* Obiettivo: Puoi riprendere il testo sulla biografia di Carlo Taranto e proseguirlo dopo la sua ultima frase?

* Pagina:
■ ■ ■

Te lo leggo negli occhi. Carlo Taranto, una vita per l’arte è il titolo della prima biografia dell’attore (Napoli 1921-1986), uscita a cento anni dalla nascita e curata da Domenico Livigni e Roberta Verde (Edizioni Morghen, pp. 212), con la prefazione di Benedetto Casillo e contributi di Ennio Bispuri e Corrado Taranto. Mai come in questo caso è doveroso partire proprio dal titolo, tratto da uno dei numerosi film della sua lunga carriera e che richiama la foto di copertina dove, nell’immagine di un giovane Taranto allo specchio, si riflettono sulla fronte ampia due occhi carichi di timidezza e dolcezza. Erano gli occhi di un attore capace di divertire il pubblico con le sue caratterizzazioni, sempre un passo di lato rispetto al più noto fratello maggiore Nino, ma anche di ritagliarsi, in varie occasioni, spazi di autonomia.

Ed era nei suoi occhi che si leggeva tutta l’umiltà e la passione che metteva in questo lavoro, come testimoniato dal figlio Corrado – attuale erede della dinastia Taranto – e da Oscar Di Maio, Nicola Di Pinto, Franco Javarone, Giacomo Rizzo ed altri artisti che ebbero la fortuna di calcare la scena con lui, nelle interviste rilasciate nel libro. Libro che ne ripercorre minuziosamente la carriera passando in rassegna, attraverso un’attenta consultazione di fonti giornalistiche e di archivio, tutti gli spettacoli e i film a cui Carlo Taranto partecipò dal 1934 (quando aveva la tenera età di 13 anni) al 1986.

Dalla rivista degli anni ‘30 al teatro di Samy Fayad, Raffaele Viviani e Gaetano Di Maio, passando per la televisione e il cinema, un viaggio lungo cinquant’anni al fianco di Macario, Luisa Conte, Ugo D’Alessio, Enzo Cannavale, Aldo Giuffrè. E, naturalmente, del “Commendatore” Nino Taranto (come lo chiamavano affettuosamente i napoletani): con lui in scena riusciva ad esprimersi in modo da far si creasse un’alchimia particolare, Carlo come “spalla” e Nino come immenso attore protagonista, cabarettista, macchiettista, al punto da preferire di lavorare per lo più nella sua Compagnia – nelle lunghe tournée che toccavano l’intero Stivale con centinaia di repliche – e di rifiutare addirittura un’offerta importante che gli venne da Eduardo De Filippo.

■ ■ ■

* Estratto dei dati:

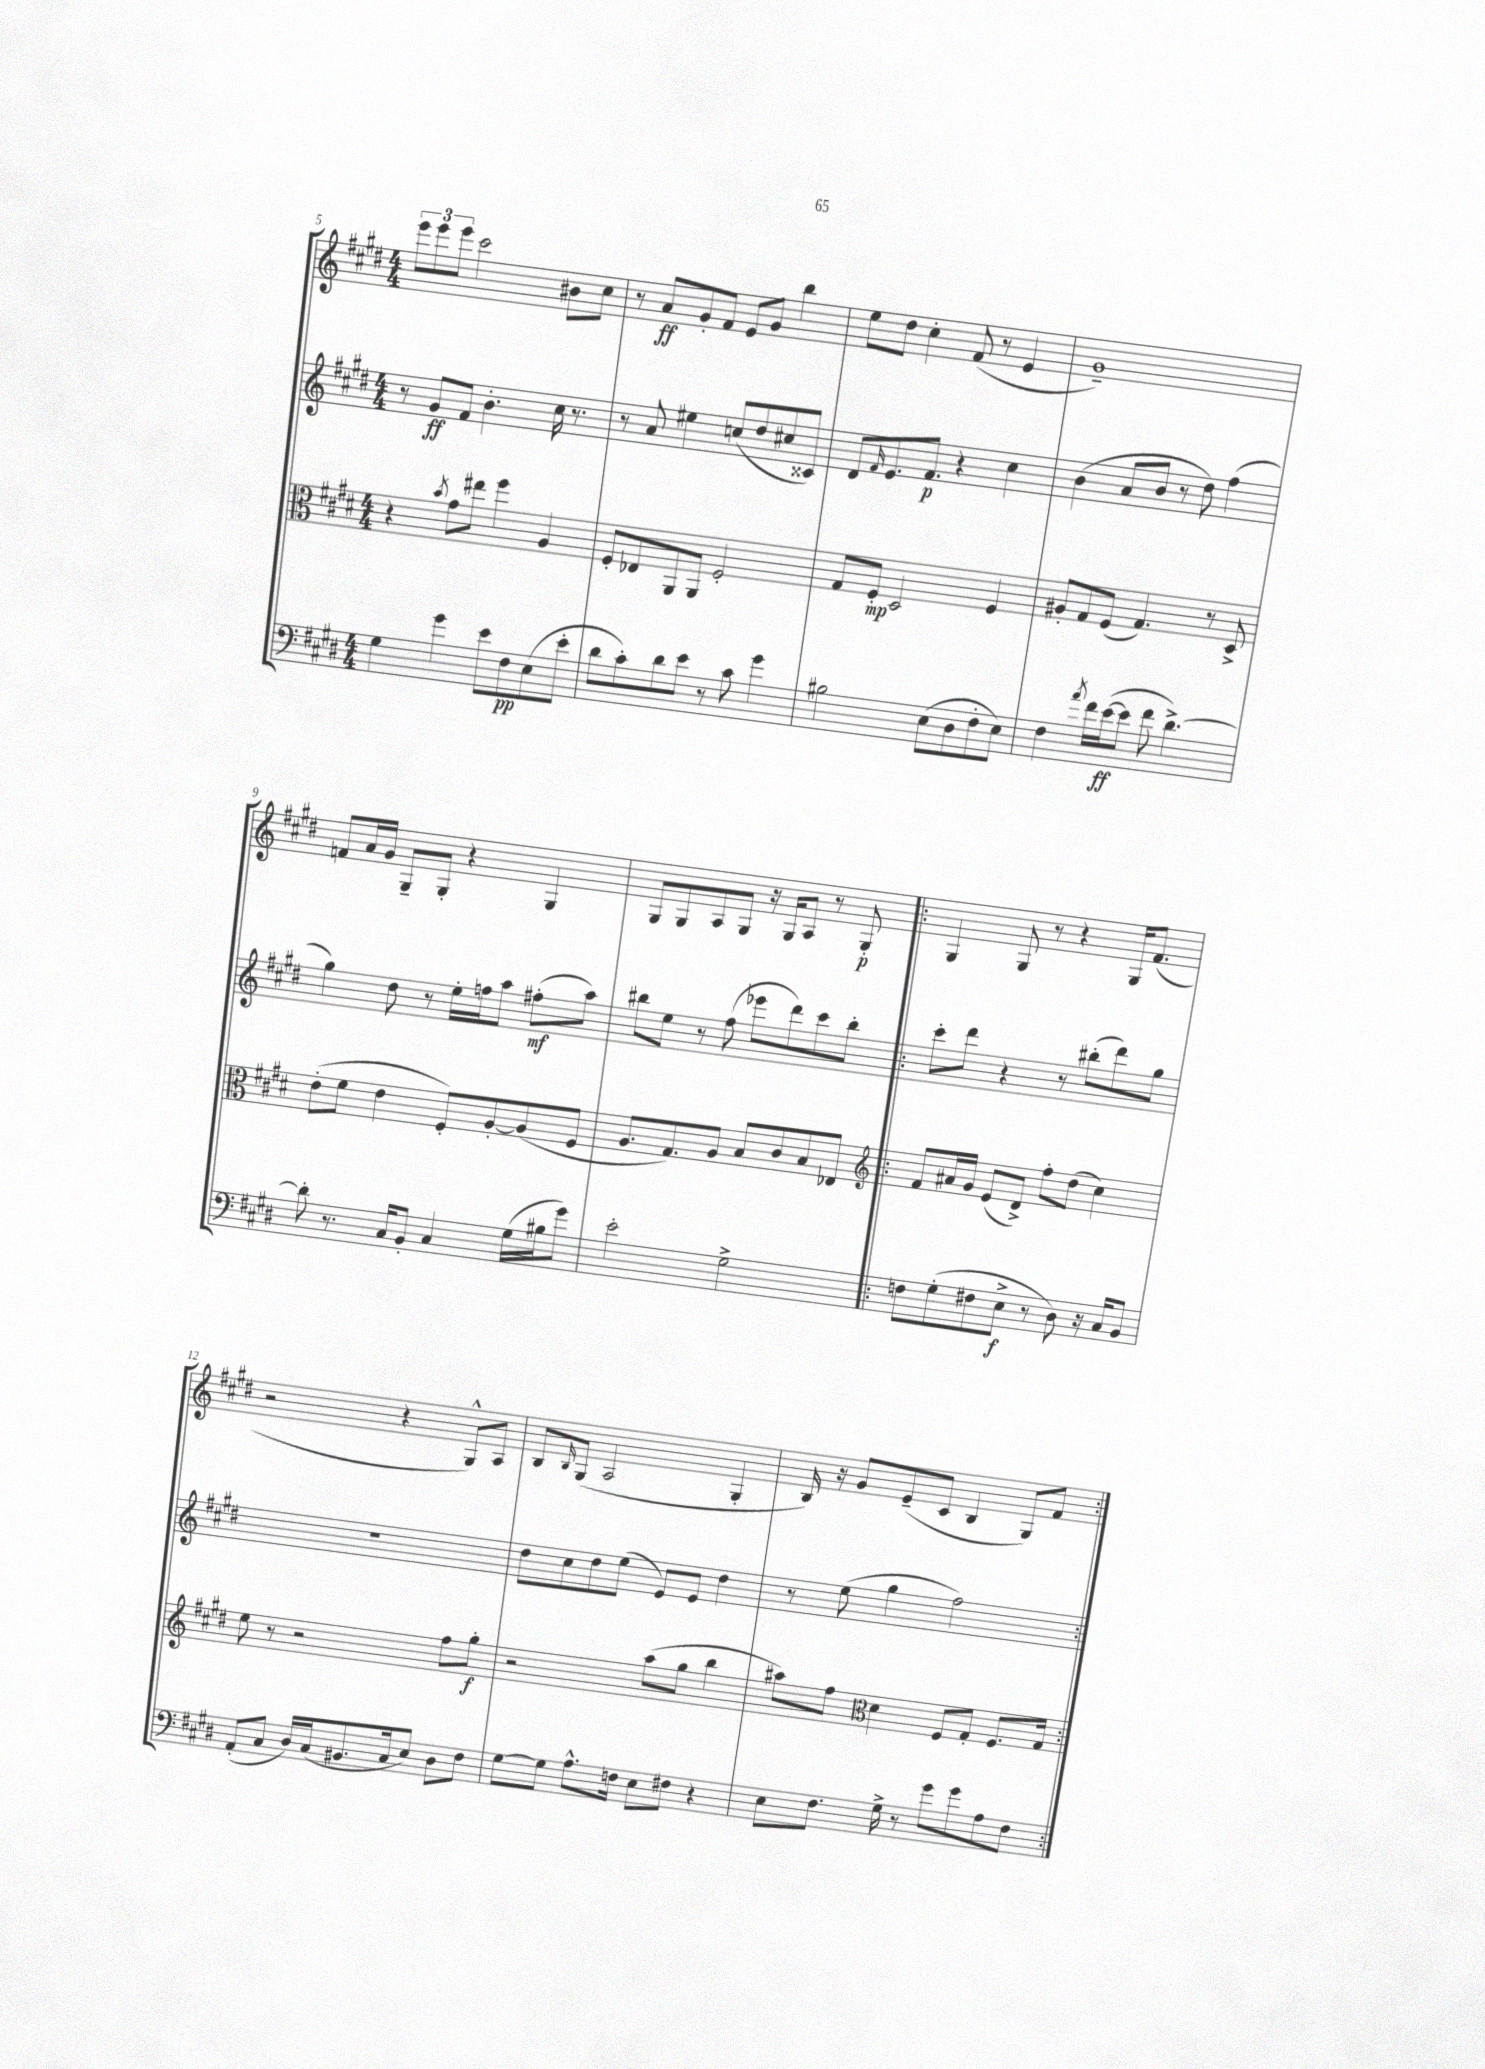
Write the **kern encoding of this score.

■ ■ ■

* Risposta:
Carlo e Nino Taranto

Lo sostenevano una simpatia innata, che scaturiva dalla maschera scavata del suo volto di uomo minuto, l’abilità nel trasformarsi anche fisicamente sul palcoscenico fino a rendersi a volte irriconoscibile, la capacità di caratterizzare in senso comico i personaggi. Era insomma un Pulcinella dalla «faccia sofferta, affamata» (Massimo Wertmüller), o un Arlecchino al servizio però di un solo “padrone”, quel fratello che lo aveva avviato giovanissimo al teatro e al quale lo legò per sempre un profondo legame affettivo e artistico fino a quel fatidico 1986, anno in cui morirono entrambi a distanza di un mese.

Ma fu tra gli anni ‘70 e ’80, nella Compagnia del Teatro Sannazzaro di Napoli, che Carlo acquisì «un peso interpretativo che fino a quel momento aveva raggiunto in poche occasioni» in alcune commedie di Gaetano Di Maio (ricordiamo Arezzo 29 in tre minuti, Nu bambenniello e tre San Giuseppe, Don Pasca’ fa acqua ‘a pippa, Gennaro Belvedere testimone cieco, Madama quatte solde), ma soprattutto nell’immortale farsa La morte di Carnevale in cui, scrisse Enrico Fiore in un articolo sul «Mattino» riportato nel volume, conferì al celebre personaggio dell’avaro usuraio vivianeo «i connotati di un’emblematicità relativa alla mai sopita “crudeltà” dell’anima napoletana».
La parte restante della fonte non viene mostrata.